Until I got to college. That was when I had my first experience with a southern guy (no, not like that) who wasn’t a traditional cowboy (actually Italian) – but loved country. I liked him at first because he was hot, but then I liked him because he was funny and a joy to be around. We became friends. So, when I found myself repeatedly riding around with him and his George Strait loving homeboys making levity filled memories in New Orleans, I guess I slowly (secretly) warmed up to the likes of “Cowboys Like Us”. What was this smiley, happy, twangy sound that reminded me of sunshine and daisy dukes and everything opposite of the Deftones I’d go home and smash the contents of my room to? This was the kind of music that reminded you of how simple life can and should be.

I ended up transferring out of that college.

And my buddy and I kept in touch, but the country music and I … not so much. Maybe its perceived quality required the presence of happy shiny folk like my southern pal and his pals I’d heard it with before. Or maybe it was that most of the chart toppers all kinda sound the same. As I learned today:

Can I be honest, though?

I love a good mashup. Always have – especially back in college (right around the time I was first being intro’d to this southern stuff) when my go-to music was the cardio-and-dance-motivating electronic, techno-y, drop-the-bass style songs. At least half of my playlists would be mashups. Seeing as this same method translates beautifully to the totally different style of twangy tunes, I tend to think it’s something to do with how the brain adores patterns: Be they in literary form with similes and metaphors, visually when we see a picture of a dog yawning next to a picture of a dog yawning, taste-wise when we pour chocolate syrup on an already decadent confection, or melodically like this.

So when I heard this mixture of six different country songs (none of which I’d heard before), I first thought to myself, “Is that Weezy singing country?” (I refuse to Google to see if I got that spelling or reference right). But then I second-thought to myself, “This is the best song ever!” I looked up a few of the individual songs on Youtube to see if they sounded as awesome solo – but I was sorely disappointed. Was it that they were tune-tweaked slightly? Was it just my brain anticipating that the D.J.’d drop the banjo bass and give me a real auditory spectacle? Or do the O.G. songs really sound so alike that we need something next-level like this to make country stand out anymore?
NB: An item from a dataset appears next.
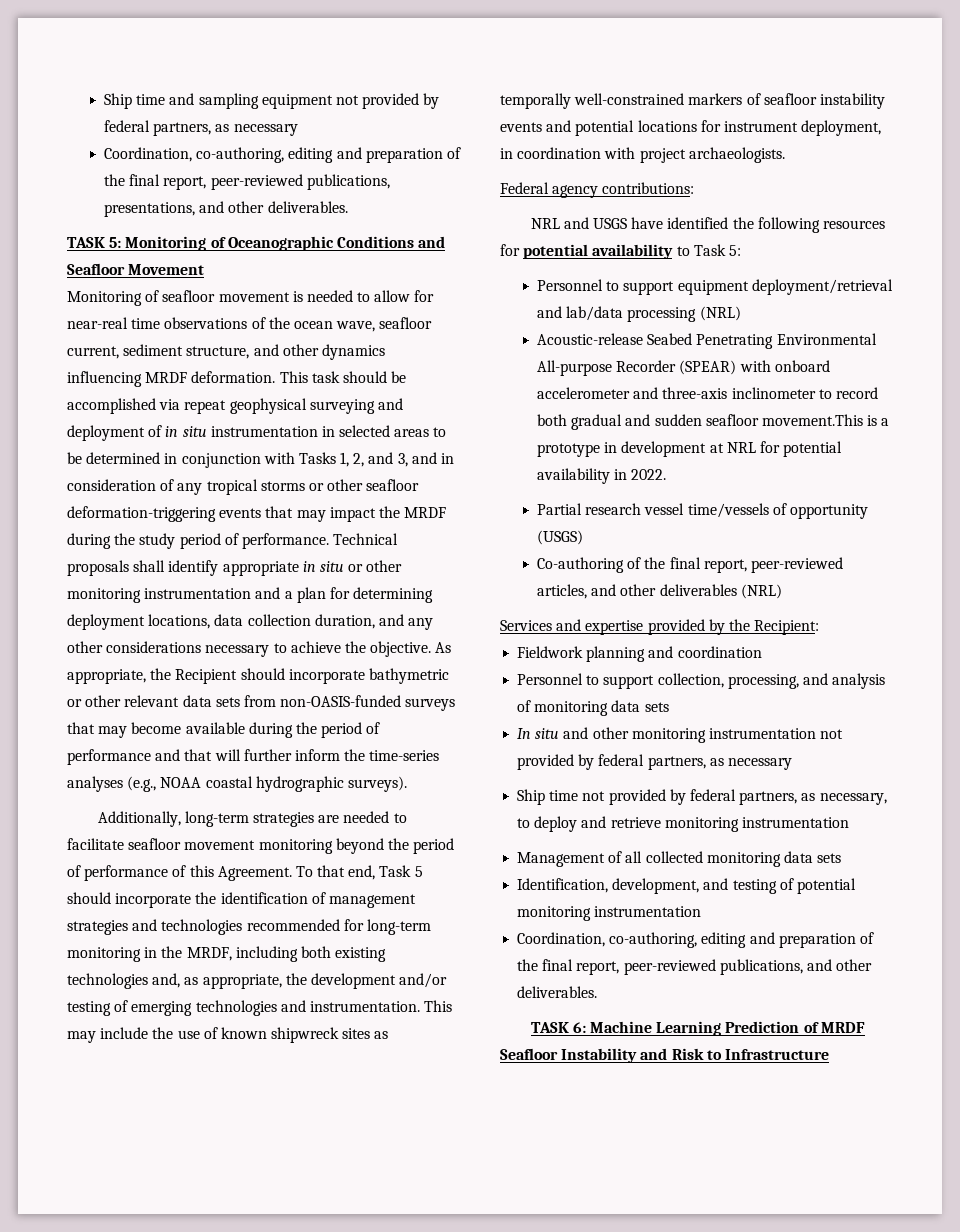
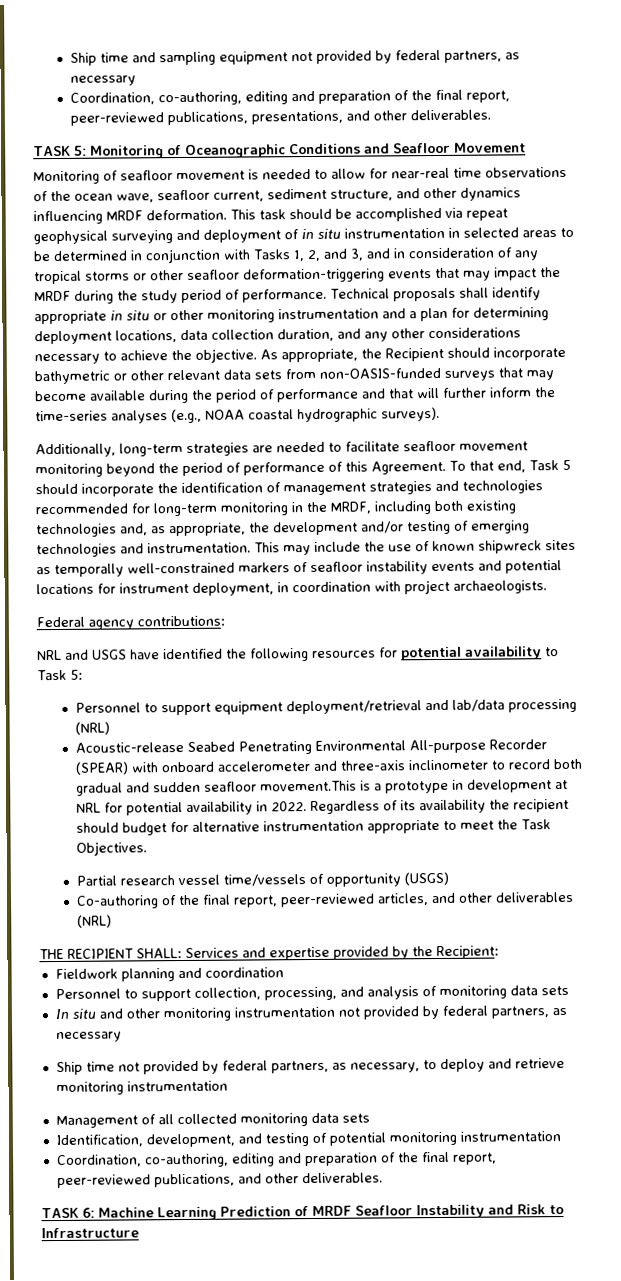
(667, 474) none -> [309,798,569,815] [75,819,551,836] [75,841,147,856] Regardless of its availability the recipient should budget for alternative instrumentation appropriate to meet the Task Objectives.
(782, 591) none -> [39,948,182,960] THE RECIPIENT SHALL:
To be fair, I’m pretty sure that if you did this with any other genre (pop, for instance), taking Perry, Gaga, and whoever else I’d hear if I dusted off my radio and unstuck the power button – you’d get the same result, pretty much. I might be wrong, though. While I’m still not country’s biggest cheerleader, at least its singers seem capable of carrying a tune and making a melody (albeit inadvertently quasi-plagiarized ones, apparently). Not sure if an eff-ton of autotune would sound so stellar in synchronicity… or more like a hoard of robots mourning the death of innovative music at the Wailing Wall.

Either way, it was nice to fall in love with country for a moment again.

Even if country’s about “simpler things” – while this is the product of heavy engineering.

Afterthoughts: I think half’a me liking the mashup is because they did definitely change the pitch and frequency to something far more pleasing than the originals – which are the ear equivalent of one of those girls who’d be a perfect ten if they just lost ten pounds and got a nose job. You wanna like it so bad because it’s so close to being brilliant; but now that you know how good it could sound, you just don’t wanna deal with the comparatively hideous as-is version at all. Oh, and the other half’a me liking it? Probably ‘cause the end result sounds like a schizophrenic dude serenading sweet nothings to me.